A bigger, more productive AFG broker network has driven record half-year flows, sharpening the group’s growth pivot.
Australian Finance Group (AFG), the ASX-listed aggregator, has reported record volumes in its first-half of the financial year 2026 (1H26) and a larger loan book, underpinned by a growing broker network and a deliberate shift towards higher-margin manufacturing.
AFG said brokers lodged $62 billion of home loans in the six months to 31 December 2025, with $31.6 billion written in the December quarter alone – the highest quarterly figure in the group’s history.
Residential settlements over 1H26 rose 19 per cent to just under $38 billion, up from $31.6 billion in 2H25.
The surge in activity pushed AFG’s residential loan book to $223.7 billion by the end of the half, up 6 per cent from $210.5 billion at 30 June 2025.
Commercial settlements also climbed, reaching $3.1 billion for the half, a 25 per cent increase on the prior period.
The commercial loan book expanded 13 per cent over the same period to $16.6 billion, from $14.8 billion.
Across all segments, AFG’s total loan book grew to $240.3 billion, up from $225.3 billion, building on the record base set in the full-year result.
Proprietary products accelerate as mix shifts
The lending arms of AFG also saw an acceleration in growth over the half.
AFG Home Loans (AFGHL) - its white-label arm which also includes AFG Securities - settled $2.53 billion of residential volume in 1H26, a 26 per cent lift on the $2.01 billion written in 2H25, despite white label settlements falling 19 per cent to $600 million (from $737 million).
Meanwhile, AFG Securities settlements surged 52 per cent to $1.93 billion (from $1.27 billion), highlighting a clear tilt towards the securitised product suite.
This is partly due to the group shiting its earning mix to higher margin products under AFG Securities - which the group said is "expected to play a growing role within AFG Home Loans portfolio".

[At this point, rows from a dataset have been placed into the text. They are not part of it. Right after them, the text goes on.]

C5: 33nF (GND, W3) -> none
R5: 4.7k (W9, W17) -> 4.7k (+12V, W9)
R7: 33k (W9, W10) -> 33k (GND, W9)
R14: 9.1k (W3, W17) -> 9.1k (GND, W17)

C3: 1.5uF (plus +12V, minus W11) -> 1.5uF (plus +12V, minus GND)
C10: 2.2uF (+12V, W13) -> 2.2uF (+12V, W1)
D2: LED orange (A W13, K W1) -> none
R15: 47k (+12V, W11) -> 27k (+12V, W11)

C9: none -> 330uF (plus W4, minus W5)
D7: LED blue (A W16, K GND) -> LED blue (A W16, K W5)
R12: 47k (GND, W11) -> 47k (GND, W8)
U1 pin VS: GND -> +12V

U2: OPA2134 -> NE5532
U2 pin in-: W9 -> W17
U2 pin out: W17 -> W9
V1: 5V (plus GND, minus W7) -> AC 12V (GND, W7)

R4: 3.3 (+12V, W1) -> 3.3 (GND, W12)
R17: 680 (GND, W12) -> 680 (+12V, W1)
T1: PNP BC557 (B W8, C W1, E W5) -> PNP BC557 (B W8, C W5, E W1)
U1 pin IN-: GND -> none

The split is mirrored in the loan book, with the AFGHL book reaching $12.15 billion (up around 3 per cent), while white label balances slipped 5 per cent to $7.90 billion. AFG Securities’ book, in the mean time, grew 14 per cent over the half to $6.25 billion - up 23 per cent on 1H25.
Net interest margin in the securitised business increased by 11 basis points to 124 bps – the highest level since FY18.
Broker network expands, productivity climbs
AFG’s active broker network increased by 4 per cent over the half to approximately 4,300, with 91 new broker groups joining the platform.
The group said one in nine residential mortgages in Australia were now written by an AFG broker.
Residential lodgements per broker climbed to $19 million, up from $16 million in 1H25 – a 22 per cent lift reflecting higher volumes and larger average loan sizes.
Gross profit per broker rose 15 per cent to $42,000, supported by higher throughput and a greater contribution from value-add services and in-house lending.
Subscription income – largely from technology tools such as BrokerEngine and other broker services – increased 11 per cent to $11 million.
AFG CEO David Bailey said the broker channel remained central to the group’s strategy.
“AFG’s broker network continues to expand with one in nine residential loans nationwide now written through an AFG broker,” he said.
“Our strategic priorities remain clear – expanding and enhancing the broker network, offering advanced technology solutions and delivering higher margin products. Our model is one of shared success.”
Strong January as brokers generate ‘record lodgement in pipeline’
The aggregation group highlighted a strong start to the second half, pointing to record-breaking January activity on top of the high December quarter lodgements.
Residential lodgements in January 2026 were up 23 per cent on January 2025, with AFGHL lodgements up 56 per cent and AFG Securities up 99 per cent nationally.
Bailey said the latest figures showed the broker channel’s growing importance as a primary distribution path for lenders.
“As the broker channel continues to grow in importance as a primary distribution pathway for home lending, AFG is well positioned to benefit,” he said.
Earnings lift and broker investment push
Overall, the aggregator's net profit after tax for 1H26 rose 46 per cent year on year to $22.4 million, while underlying gross profit increased 16 per cent to $78.8 million.
AFG said “record residential settlements” were driving margin expansion, adding $1.9 million to gross profit.
AFG also continued to build out its broker equity strategy.
The group completed five strategic broker investments to date – three in the first half alone – and seven secondary investments, all of which it said were delivering earnings growth and expanding AFG’s reach.
AFG reiterated that it intended to invest in 35 brokerages by 2029.
Bailey said the broker investment program was gaining traction as part of AFG’s broader growth plans.
“The Broker Investment program is gaining momentum, with five strategic broker group investments completed to date – all delivering earnings growth and expanding AFG’s reach,” he said.